Antisemitism has been rising among both the far right and the far left, although experts said it is the far right that is statistically more likely to commit violent acts against Jews.
Last year, the Anti-Defamation League, which tracks and condemns antisemitism, documented 2,717 antisemitic incidents in the United States, a 34 percent increase over the prior year and the highest number recorded since the organization began its monitoring work in 1979. That figure included 88 incidents of violent assault, a 167 percent increase from 2020.
In New York City last month, police arrested two young men, one of whom said he ran a white supremacist Twitter group and had been posting threats to imminently shoot up a synagogue. According to news reports, the duo appeared to have recently been gathering weapons and ammunition for the thwarted terrorist attack.

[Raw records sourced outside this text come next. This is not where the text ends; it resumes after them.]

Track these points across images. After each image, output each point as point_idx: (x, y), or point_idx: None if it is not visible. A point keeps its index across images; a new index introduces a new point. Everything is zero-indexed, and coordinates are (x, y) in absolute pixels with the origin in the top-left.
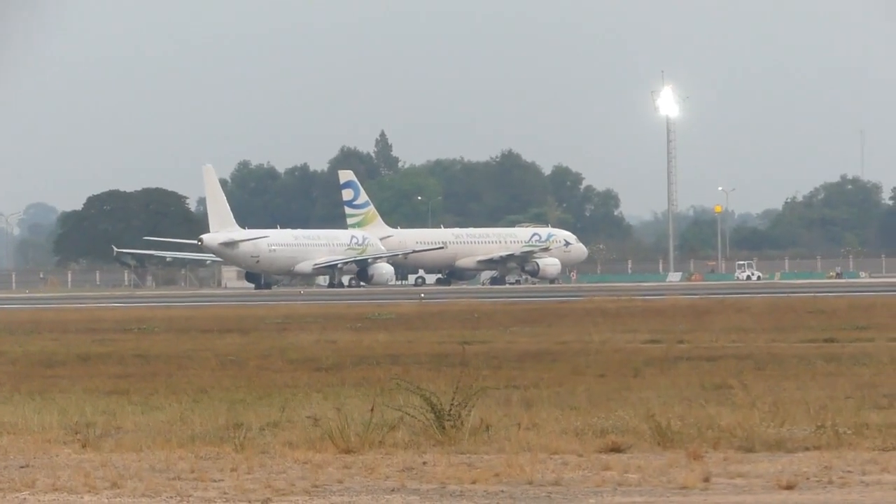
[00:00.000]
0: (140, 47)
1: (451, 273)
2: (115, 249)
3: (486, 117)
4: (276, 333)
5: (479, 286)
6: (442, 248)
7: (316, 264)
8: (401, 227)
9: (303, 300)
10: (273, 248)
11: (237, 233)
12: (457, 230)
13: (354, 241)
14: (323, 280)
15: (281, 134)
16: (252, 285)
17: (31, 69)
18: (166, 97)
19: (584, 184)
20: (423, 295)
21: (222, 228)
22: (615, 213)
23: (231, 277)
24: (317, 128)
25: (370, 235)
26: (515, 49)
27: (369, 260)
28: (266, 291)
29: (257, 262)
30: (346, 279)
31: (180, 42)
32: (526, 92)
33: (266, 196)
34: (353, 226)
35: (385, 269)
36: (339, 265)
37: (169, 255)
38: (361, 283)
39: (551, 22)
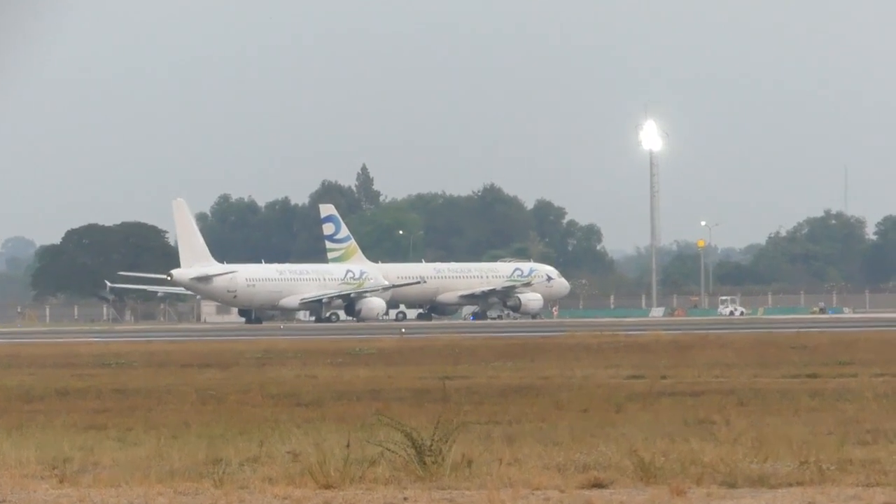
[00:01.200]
0: (119, 80)
1: (433, 308)
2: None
3: (469, 151)
4: (256, 368)
5: (461, 321)
6: (418, 283)
7: (303, 299)
8: (382, 262)
9: (283, 335)
10: (252, 282)
11: (211, 267)
12: (438, 265)
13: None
14: (303, 315)
15: (261, 167)
16: (243, 319)
17: (5, 104)
18: (146, 130)
19: (567, 218)
20: (404, 330)
21: (196, 263)
22: (598, 247)
23: (210, 312)
24: (298, 161)
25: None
26: (498, 82)
27: (352, 294)
28: (247, 326)
29: (234, 296)
30: (326, 314)
31: (159, 75)
32: (509, 126)
33: (246, 230)
34: (333, 260)
35: (375, 304)
36: (323, 300)
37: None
38: (350, 318)
39: (535, 57)
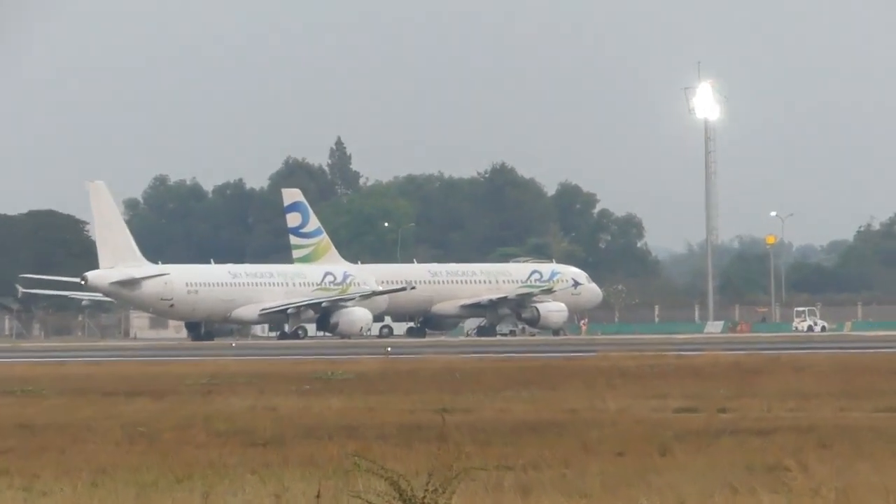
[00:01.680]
0: (28, 43)
1: (427, 321)
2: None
3: (473, 122)
4: (200, 397)
5: (463, 338)
6: (404, 289)
7: (264, 309)
8: (362, 262)
9: (234, 355)
10: (193, 287)
11: (139, 268)
12: (434, 266)
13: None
14: (260, 330)
15: (208, 141)
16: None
17: None
18: (60, 97)
19: (599, 207)
20: (389, 349)
21: (119, 262)
22: (638, 244)
23: (142, 326)
24: (254, 134)
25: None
26: (509, 36)
27: (324, 304)
28: (189, 344)
29: (171, 306)
30: (292, 328)
31: (79, 32)
32: (522, 90)
33: (189, 221)
34: (300, 260)
35: (357, 316)
36: (289, 310)
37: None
38: (324, 334)
39: (553, 7)
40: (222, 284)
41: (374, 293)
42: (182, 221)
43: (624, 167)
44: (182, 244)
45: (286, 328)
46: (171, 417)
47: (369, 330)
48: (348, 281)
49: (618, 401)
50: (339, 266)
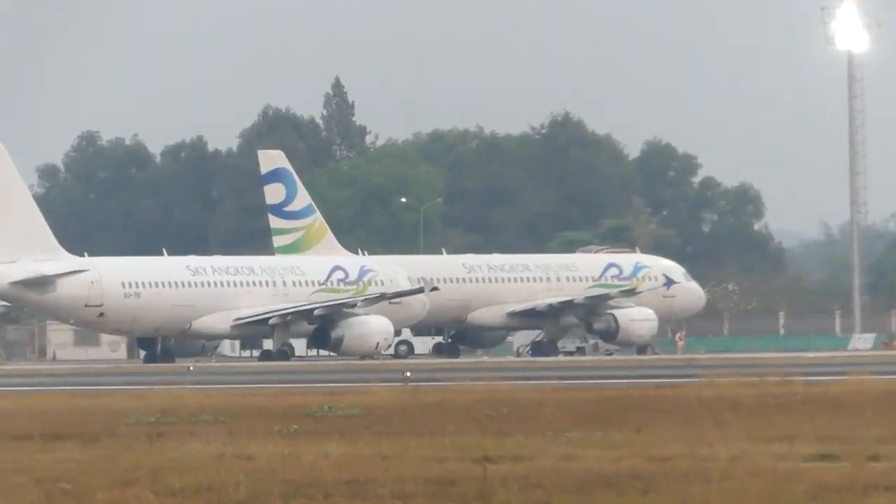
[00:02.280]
0: None
1: (461, 334)
2: None
3: (522, 59)
4: (147, 442)
5: (512, 357)
6: (421, 290)
7: (238, 318)
8: (368, 253)
9: (193, 382)
10: (134, 289)
11: (54, 262)
12: (470, 258)
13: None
14: (231, 348)
15: (155, 86)
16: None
17: None
18: None
19: (700, 175)
20: (409, 374)
21: (24, 255)
22: (756, 226)
23: (64, 342)
24: (219, 75)
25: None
26: None
27: (317, 311)
28: (130, 367)
29: (101, 315)
30: (277, 345)
31: None
32: (592, 21)
33: (129, 195)
34: (283, 249)
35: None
36: (272, 320)
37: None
38: (320, 353)
39: None
40: (177, 284)
41: (383, 296)
42: (118, 196)
43: (735, 120)
44: (119, 228)
45: (269, 344)
46: (107, 470)
47: (388, 347)
48: (367, 278)
49: (729, 445)
50: (350, 257)
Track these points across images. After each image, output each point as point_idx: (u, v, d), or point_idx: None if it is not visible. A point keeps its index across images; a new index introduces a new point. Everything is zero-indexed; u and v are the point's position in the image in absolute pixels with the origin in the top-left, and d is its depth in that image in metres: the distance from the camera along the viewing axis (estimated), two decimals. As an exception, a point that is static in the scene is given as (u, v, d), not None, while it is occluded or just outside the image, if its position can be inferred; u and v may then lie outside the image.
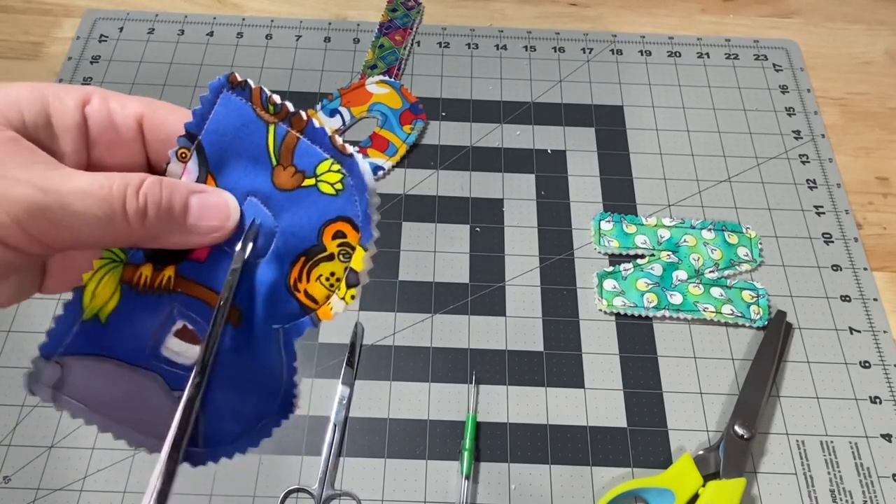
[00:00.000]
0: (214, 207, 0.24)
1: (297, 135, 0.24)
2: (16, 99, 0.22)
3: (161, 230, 0.23)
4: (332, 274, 0.25)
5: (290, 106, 0.24)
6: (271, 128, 0.25)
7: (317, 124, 0.24)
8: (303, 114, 0.24)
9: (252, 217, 0.25)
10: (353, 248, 0.24)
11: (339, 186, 0.24)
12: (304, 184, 0.25)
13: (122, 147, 0.25)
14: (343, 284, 0.24)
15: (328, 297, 0.25)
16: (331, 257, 0.25)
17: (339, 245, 0.25)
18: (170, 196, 0.23)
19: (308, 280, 0.25)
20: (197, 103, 0.25)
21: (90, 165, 0.24)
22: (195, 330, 0.25)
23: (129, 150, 0.25)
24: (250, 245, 0.25)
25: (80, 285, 0.24)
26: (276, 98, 0.24)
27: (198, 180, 0.25)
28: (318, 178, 0.24)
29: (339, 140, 0.24)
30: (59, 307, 0.25)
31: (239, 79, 0.24)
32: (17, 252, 0.21)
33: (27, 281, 0.25)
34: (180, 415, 0.23)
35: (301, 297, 0.25)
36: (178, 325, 0.25)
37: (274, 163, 0.25)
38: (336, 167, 0.24)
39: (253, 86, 0.24)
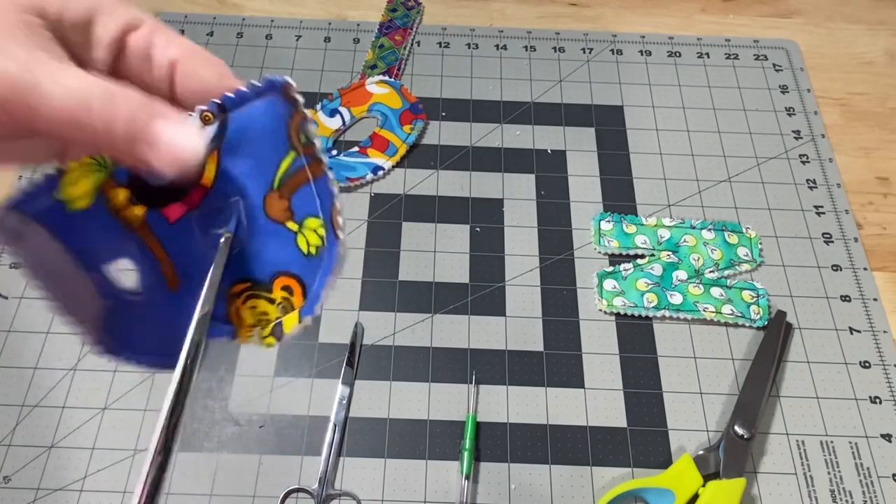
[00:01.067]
0: (183, 133, 0.23)
1: (310, 177, 0.24)
2: None
3: (127, 142, 0.22)
4: (265, 314, 0.25)
5: (318, 146, 0.24)
6: (292, 154, 0.24)
7: (331, 177, 0.24)
8: (324, 160, 0.24)
9: (232, 216, 0.25)
10: (292, 309, 0.25)
11: (313, 250, 0.24)
12: (287, 224, 0.25)
13: (150, 79, 0.25)
14: (269, 329, 0.25)
15: (252, 327, 0.25)
16: (271, 301, 0.25)
17: (283, 297, 0.25)
18: (148, 116, 0.22)
19: (244, 303, 0.25)
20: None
21: (114, 78, 0.25)
22: (136, 275, 0.25)
23: (157, 85, 0.25)
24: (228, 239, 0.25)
25: (64, 168, 0.25)
26: (313, 129, 0.24)
27: (207, 150, 0.25)
28: (302, 229, 0.24)
29: (339, 217, 0.24)
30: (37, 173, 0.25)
31: (293, 94, 0.24)
32: None
33: (40, 152, 0.25)
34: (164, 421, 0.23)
35: (231, 309, 0.25)
36: (123, 262, 0.25)
37: (275, 187, 0.25)
38: (322, 231, 0.24)
39: (300, 107, 0.24)
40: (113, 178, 0.25)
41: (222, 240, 0.25)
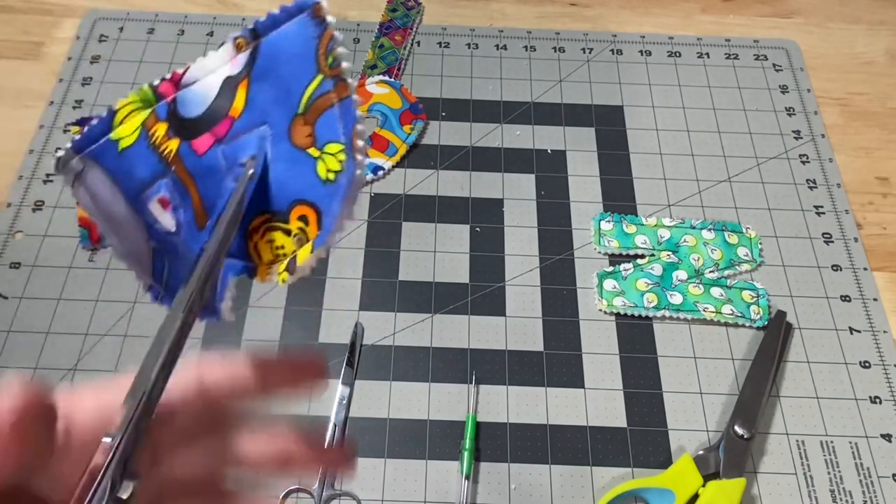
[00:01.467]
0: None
1: (335, 100, 0.23)
2: None
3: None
4: (282, 247, 0.25)
5: (344, 67, 0.23)
6: (319, 77, 0.24)
7: (355, 99, 0.23)
8: (350, 83, 0.24)
9: (257, 146, 0.25)
10: (307, 240, 0.24)
11: (331, 176, 0.24)
12: (309, 151, 0.24)
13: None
14: (284, 264, 0.24)
15: (269, 263, 0.25)
16: (288, 232, 0.24)
17: (298, 228, 0.24)
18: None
19: (262, 237, 0.25)
20: None
21: None
22: (171, 207, 0.26)
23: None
24: (251, 171, 0.24)
25: (115, 108, 0.25)
26: (341, 51, 0.23)
27: (238, 78, 0.25)
28: (323, 154, 0.24)
29: (359, 140, 0.23)
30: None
31: (324, 14, 0.24)
32: None
33: None
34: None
35: (250, 245, 0.25)
36: (162, 194, 0.26)
37: (300, 111, 0.24)
38: (342, 156, 0.24)
39: (331, 27, 0.24)
40: (155, 113, 0.25)
41: (244, 173, 0.24)
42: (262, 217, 0.25)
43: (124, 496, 0.19)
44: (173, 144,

Democrats and progressives are still divided over how to calibrate criticism from their side of the aisle about the Israeli government’s human rights abuses of the Palestinians without crossing the line into antisemitic tropes.
“To fight antisemitism, you really need people from across the political spectrum. If you look at the violence against Jews in the last three or four years, it mostly comes from the extreme right. But if you know anything about antisemitism you know that it could someday come from other parts of society,” said Ira Forman, a former special envoy to monitor and combat antisemitism in the Obama administration. “Democrats should be calling out Democrats and liberals and Republicans ought to be calling out conservatives.”